Etcetera II

Hoping for the best but fearing the worst

There you would be almost entirely cut off from the world because the radio that you were so generously given by the government died some time ago when the batteries gave up the ghost. With no cash to buy replacements, the radio has now become a plaything for the younger children.

As a result you may believe that all is well. In Oodi, however, where I happen to live, we are positively deluged with news reports – from television, radio channels and the multitude of commercial newspapers. And what we are hearing, seeing and reading beggars belief.

On BTV we are routinely treated to the unedifying sight of politicians, microphone in hand, ranting at their audiences. Is there something about politics which convinces politicians that they will only be heard if they shout as loudly as they are able and that unless they do so, their audience will be incapable of understanding a word that they say? Are they unaware that the microphone they have in hand is there to do the shouting for them? In the National Assembly, shouting is regarded as unacceptable – so why not use the election process to practice speaking in a normal voice to an audience which is expected to understand what is being said?

We knew that this election was going to be rough and nasty, and it already is. With two weeks still to go, the outlook is disconcerting in the extreme. We seem to be caught up in a mad frenzy which is destroying much of what was painfully achieved during the previous forty plus years. 

Each day brings something new, something unattractive or even ugly not least, I believe, because, we have lost a sense of shame.  We have had the photos reproduced in the press of the BDP’s leadership relaxing on board a BDF plane taking them to Gantsi for an election meeting. Horror.

The BDF being obliged to provide a politically partisan service! Quite so. But no one seems to have wondered if this was a one off which happened to have been exposed or if the BDF has been obliged to perform this service on many occasions and even in past elections?

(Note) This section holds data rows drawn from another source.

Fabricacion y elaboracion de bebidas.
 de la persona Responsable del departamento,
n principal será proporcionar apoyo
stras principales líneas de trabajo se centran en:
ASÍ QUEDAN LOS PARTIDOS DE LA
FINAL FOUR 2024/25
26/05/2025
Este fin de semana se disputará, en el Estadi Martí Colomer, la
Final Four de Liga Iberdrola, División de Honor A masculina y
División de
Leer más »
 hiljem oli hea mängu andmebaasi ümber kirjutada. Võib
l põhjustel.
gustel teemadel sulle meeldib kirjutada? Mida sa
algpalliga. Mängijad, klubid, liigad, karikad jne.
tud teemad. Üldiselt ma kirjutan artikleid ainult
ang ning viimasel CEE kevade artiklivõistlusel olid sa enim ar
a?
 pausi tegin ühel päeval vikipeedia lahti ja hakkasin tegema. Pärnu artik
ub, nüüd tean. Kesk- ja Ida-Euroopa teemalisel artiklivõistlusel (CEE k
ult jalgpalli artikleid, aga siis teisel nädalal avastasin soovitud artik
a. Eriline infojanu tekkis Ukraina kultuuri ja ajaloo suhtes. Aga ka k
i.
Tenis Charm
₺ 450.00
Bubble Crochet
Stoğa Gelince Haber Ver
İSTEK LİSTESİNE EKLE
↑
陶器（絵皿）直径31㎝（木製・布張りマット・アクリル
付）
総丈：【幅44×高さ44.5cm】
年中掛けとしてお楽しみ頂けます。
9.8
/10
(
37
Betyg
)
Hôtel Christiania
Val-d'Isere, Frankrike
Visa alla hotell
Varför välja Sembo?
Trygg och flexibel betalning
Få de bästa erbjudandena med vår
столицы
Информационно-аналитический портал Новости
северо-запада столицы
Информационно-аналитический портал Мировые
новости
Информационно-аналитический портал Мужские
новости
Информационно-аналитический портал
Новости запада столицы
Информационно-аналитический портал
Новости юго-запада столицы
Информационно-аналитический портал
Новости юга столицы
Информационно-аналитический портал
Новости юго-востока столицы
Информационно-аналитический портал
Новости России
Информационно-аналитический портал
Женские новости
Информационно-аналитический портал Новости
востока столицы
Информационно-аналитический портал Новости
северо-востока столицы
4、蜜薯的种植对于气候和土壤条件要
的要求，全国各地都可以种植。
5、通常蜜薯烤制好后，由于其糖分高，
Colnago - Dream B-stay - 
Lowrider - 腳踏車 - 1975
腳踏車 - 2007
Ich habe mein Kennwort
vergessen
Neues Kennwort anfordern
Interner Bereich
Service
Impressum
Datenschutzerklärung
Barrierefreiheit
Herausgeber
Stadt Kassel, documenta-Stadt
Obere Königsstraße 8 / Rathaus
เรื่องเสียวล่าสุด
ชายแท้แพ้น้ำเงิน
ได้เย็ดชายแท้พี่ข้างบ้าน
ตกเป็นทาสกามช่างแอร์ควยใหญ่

Who would have known? And then there has been the new university in Palaype where our senior leaders have turned on each other in an orgy of ripping and rending which has probably brought the university to its knees. Within the week, the Chairman of the Council is fired, the Vice Chancellor resigns and numbers of his highly regarded expatriate staff are hounded by immigration officials and are also likely to resign. Are we really expected to believe that the personal vendettas which appear to be destroying the university have anything to do with the country, and its needs?

The shock waves are likely to reverberate around the international academic community and the good name of this country will be severely soiled. But do we care?

Does it matter so long as one individual adequately bashes another and one faction contrives to wreck the other? The usual routine with such scenarios is that the replacement leadership makes it a priority to reverse as much as possible of what has been put in place by its predecessor so that much time is needed for even a small project to recover equilibrium. 

In the case of the university in Palapye, it is likely that the recovery time will be exceptionally protracted as old staff thought to be sympathetic to the previous regime are removed and new ones appointed – doubtless with some difficulty.  In addition, it is probable that previous contracts adjudged to be inappropriate are cancelled and new ones signed. The result is bound to be a rash of litigation. We will see.

The devastation at Palapye may or may not be related to the election but for a certainty, the effects of the fall out there will be felt long after it has taken place, the outcome known, and the one party victorious and all others rubbed in the sand.

It is unlikely that those most responsible for the present ugliness and lack of shame will be bothered about the long term effects of what is now happening. All that matters for so many who are involved is to win the election at almost any cost.

The standards that they are now setting will be, however, the standards by which they will conduct themselves in future. What is now so worrying, therefore, is not what the country has now become but what it will be like in the weeks immediately after the election.